### [Required task a]
Copy the listing unchanged, starting with the line with "green wood trim" and going on through the final line of the listing.

### [Text extract]

WR 131

 

Summer 2011

 

Anthology of Student Writing

Eastern Oregon University

 

 

Professor's Preface

 

 

It is a pleasure to welcome you to the newest edition of the WR 131 Anthology of Student Writing. Students who submitted these essays, poems, and research presentations were enrolled in Eastern Oregon University's summer session course, WR 131. Each summer we open this class up to not only college students, but also to students who participate in our Eastern Oregon University High School Initiative Program that brings high school juniors and seniors to campus to take courses. So the class is always a mix of students who are currently EOU students who have already taken several college courses, and high school students for whom this is their first experience in college-level courses. It is always my favorite class of the year to teach.

 

 

About the title At First GlanceStudents selected their own title by reading each other's narrative essays and then by suggesting names and voting. The students chose this title because they are aware that "at first glance," people might not be aware of the complexity and depth of their lives beneath the initial surface that others first see. You will find that their writing takes you deep under that surface. Also, thank you to student Julia Reynaud for finding the cover image for us that suggests this theme of multiple and complex selves. The image of writing or script on the face also speaks to the ways in which writing not only helps us communicate about our identities, but also helps us to find and create ourselves.

 

About the course: WR 131 is an Introduction to Exploratory Writing course, which is different from WR 121, Introduction to Expository Writing. In a traditional WR 121 course, the students and I would focus on developing their academic writing skills, especially the traditional research paper that they might be expected to write in many college classes. This writing is usually focused on the professor and fellow students as the audience, is limited in the kind of forms and styles a writer can select, and the occasion or setting is usually the college classroom. The purpose is generally to show the student's knowledge to the professor, and to demonstrate that the student can deliver that knowledge in the expected academic form.

 

However, in WR 131 we are free to explore different kinds of audiences, forms, occasions, and purposes. 

 

About the Assignments: The first assignment was a Narrative essay or Memoir that asked the students to describe a specific experience/event in some detail. This is not academic writing, but rather is personal writing. Students were free to experiment with voice, style, and form. They learned that essays that are successful in this genre tell the stories in vivid detail, call upon poetic devices (simile, metaphor, etc.), and use dialogue. If these kinds of essays were to be published in magazines, they might be accompanied by some images that complement the writing in some way, so students were invited to find images to communicate their ideas as well. As you will discover as you read these essays, the students bring with them powerful stories worth telling.

 

After completing their Narrative essays, students participated in a workshop by Professor Donald Wolff who taught them, with many wonderful models, how to write Prose Poems and Short Line Poems, working with their Narrative essays as a starting point. So you will find at the end of many of the Narrative essays the poems that students produced in the workshop that grew out of their Narrative essays.

 

The second assignment was a Collage essay (as in a collage or collection of pieces put together to create a dominant impresssion). In class, we read a wonderful essay, "The Barn," by writer and EOU Emeritus Professor George Venn (which you can find in Varieties of Hope, and Anthology of Oregon Prose edited by Gordon B. Dodds). This essay does not follow any kind of narrative line or linear chronology, but rather looks at the structure of a barn from many perspectives and uses different forms and styles to convey a particular idea about a barn that he wants his readers to understand when they finish reading the essay. With this collage essay as a model, students selected a place or person as their topic for their own collage essays. Students were also invited again to complement the essays with images. Please enjoy the inventiveness with which students approached this assignment.

### [Input records]
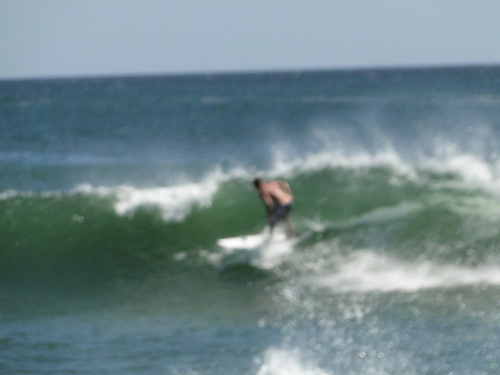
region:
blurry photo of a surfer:
[213, 153, 330, 275]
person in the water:
[218, 154, 338, 257]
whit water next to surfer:
[149, 168, 226, 233]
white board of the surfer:
[211, 216, 254, 273]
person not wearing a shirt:
[223, 163, 303, 246]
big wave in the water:
[327, 147, 412, 257]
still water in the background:
[92, 55, 167, 127]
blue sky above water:
[83, 15, 173, 58]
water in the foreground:
[105, 318, 194, 373]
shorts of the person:
[259, 196, 301, 234]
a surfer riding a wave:
[202, 170, 307, 271]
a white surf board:
[216, 235, 276, 252]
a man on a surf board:
[249, 169, 306, 237]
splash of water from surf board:
[205, 230, 370, 282]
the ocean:
[5, 76, 496, 363]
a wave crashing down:
[290, 145, 490, 260]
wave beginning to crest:
[16, 175, 216, 292]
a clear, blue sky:
[3, 2, 491, 62]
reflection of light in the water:
[261, 289, 342, 374]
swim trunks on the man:
[266, 197, 296, 228]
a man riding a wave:
[216, 177, 293, 250]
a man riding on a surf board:
[218, 176, 296, 250]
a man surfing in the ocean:
[215, 177, 296, 253]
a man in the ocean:
[216, 176, 301, 250]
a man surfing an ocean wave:
[215, 176, 294, 250]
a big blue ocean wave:
[1, 156, 496, 333]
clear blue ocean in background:
[0, 67, 495, 192]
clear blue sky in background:
[1, 3, 498, 78]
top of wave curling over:
[84, 148, 498, 238]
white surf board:
[217, 232, 305, 247]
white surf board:
[215, 226, 320, 263]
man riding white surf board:
[189, 157, 326, 299]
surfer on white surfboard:
[205, 168, 340, 280]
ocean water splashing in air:
[255, 283, 395, 373]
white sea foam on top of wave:
[113, 166, 211, 223]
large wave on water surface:
[5, 182, 107, 292]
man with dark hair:
[240, 168, 282, 207]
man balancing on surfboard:
[195, 158, 347, 289]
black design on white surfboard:
[236, 231, 249, 243]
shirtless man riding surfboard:
[175, 148, 368, 298]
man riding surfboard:
[214, 165, 324, 275]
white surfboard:
[218, 225, 275, 252]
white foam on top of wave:
[336, 256, 447, 291]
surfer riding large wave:
[143, 139, 401, 286]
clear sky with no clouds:
[100, 1, 449, 62]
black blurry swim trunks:
[264, 200, 295, 222]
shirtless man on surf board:
[177, 144, 335, 271]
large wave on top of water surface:
[7, 174, 214, 353]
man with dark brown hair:
[225, 163, 309, 279]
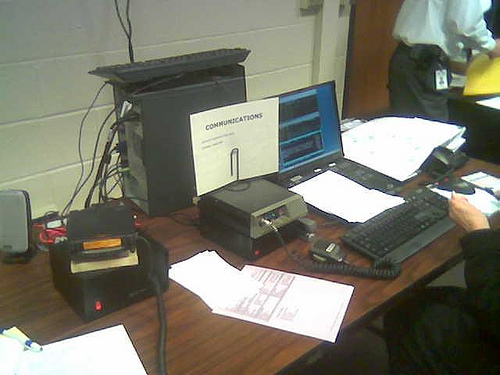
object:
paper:
[209, 263, 356, 344]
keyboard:
[340, 187, 457, 266]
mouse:
[432, 179, 476, 196]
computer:
[259, 78, 429, 225]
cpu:
[110, 63, 249, 219]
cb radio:
[197, 177, 312, 239]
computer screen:
[262, 80, 344, 176]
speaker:
[0, 188, 37, 265]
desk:
[0, 152, 500, 373]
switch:
[94, 300, 104, 311]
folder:
[461, 53, 500, 98]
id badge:
[435, 68, 450, 91]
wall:
[1, 0, 355, 224]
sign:
[187, 95, 282, 199]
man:
[383, 189, 500, 372]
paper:
[287, 168, 406, 224]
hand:
[448, 189, 493, 232]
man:
[387, 0, 500, 123]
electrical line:
[60, 106, 124, 216]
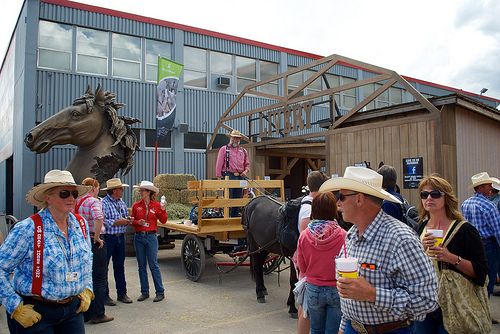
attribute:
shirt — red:
[213, 144, 248, 176]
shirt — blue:
[0, 207, 92, 316]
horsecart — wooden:
[154, 172, 286, 304]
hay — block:
[152, 174, 195, 189]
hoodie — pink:
[297, 218, 349, 285]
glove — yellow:
[75, 285, 93, 315]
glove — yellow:
[10, 300, 46, 330]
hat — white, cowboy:
[316, 165, 403, 205]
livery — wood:
[255, 100, 315, 142]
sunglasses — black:
[335, 189, 358, 200]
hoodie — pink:
[297, 221, 342, 276]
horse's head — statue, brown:
[21, 83, 143, 188]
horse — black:
[240, 196, 301, 316]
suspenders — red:
[136, 202, 156, 234]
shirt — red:
[131, 194, 160, 234]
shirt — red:
[128, 198, 168, 235]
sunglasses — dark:
[50, 188, 80, 208]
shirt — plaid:
[330, 207, 452, 320]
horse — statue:
[29, 99, 126, 182]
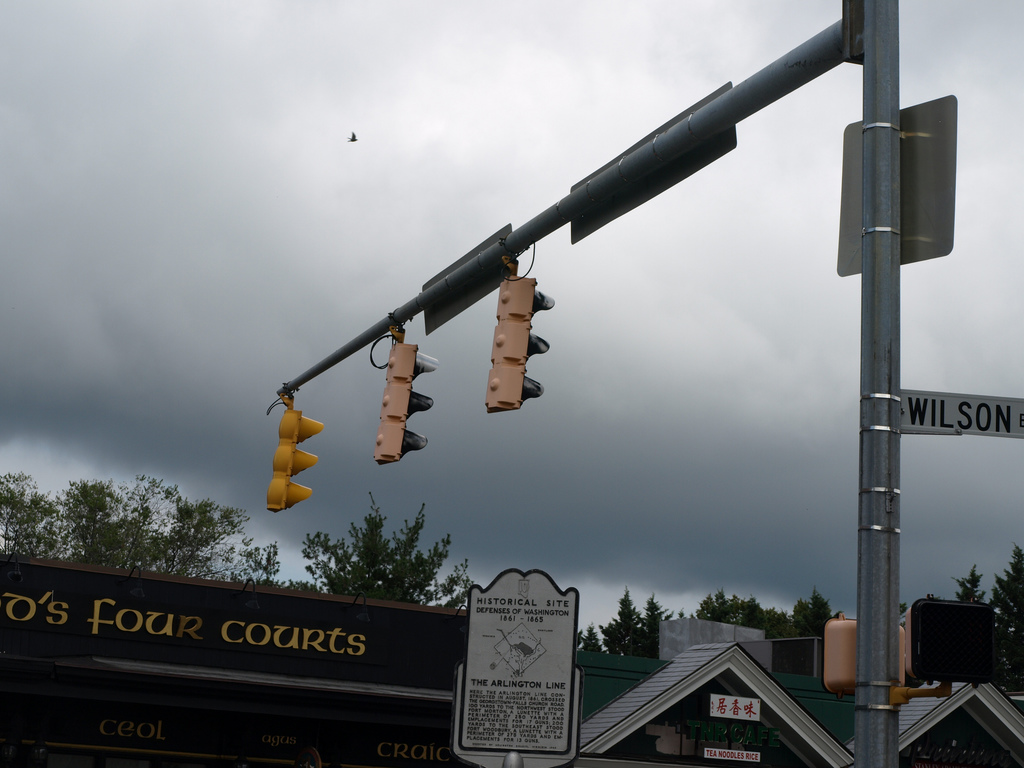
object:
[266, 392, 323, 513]
lights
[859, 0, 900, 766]
pole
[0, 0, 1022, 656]
sky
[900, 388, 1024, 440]
sign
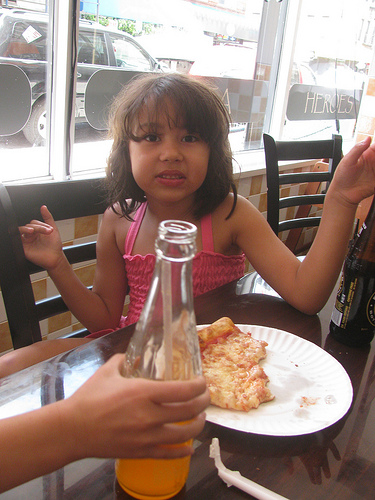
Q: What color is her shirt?
A: Pink.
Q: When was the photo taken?
A: Daytime.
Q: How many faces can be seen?
A: One.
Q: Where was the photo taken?
A: At a pizza restaurant.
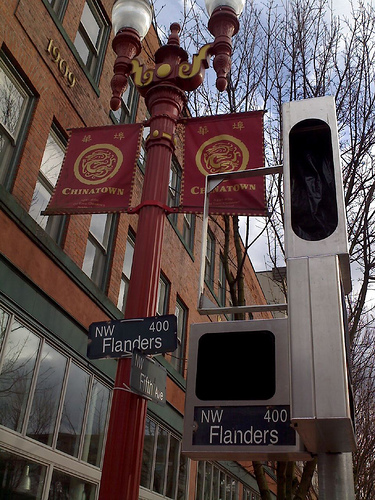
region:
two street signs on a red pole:
[87, 315, 182, 404]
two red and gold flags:
[40, 103, 273, 218]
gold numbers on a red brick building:
[41, 34, 78, 90]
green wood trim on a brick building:
[13, 195, 119, 311]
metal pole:
[314, 450, 357, 498]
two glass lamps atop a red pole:
[106, 0, 256, 37]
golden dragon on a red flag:
[79, 146, 114, 181]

### [Required task b]
Repeat word for word the passage of the anthology preface starting with "After completing their" and going on through "their Narrative essays.".

### [Full response a]
green wood trim on a brick building:
[13, 195, 119, 311]
metal pole:
[314, 450, 357, 498]
two glass lamps atop a red pole:
[106, 0, 256, 37]
golden dragon on a red flag:
[79, 146, 114, 181]

### [Full response b]
After completing their Narrative essays, students participated in a workshop by Professor Donald Wolff who taught them, with many wonderful models, how to write Prose Poems and Short Line Poems, working with their Narrative essays as a starting point. So you will find at the end of many of the Narrative essays the poems that students produced in the workshop that grew out of their Narrative essays.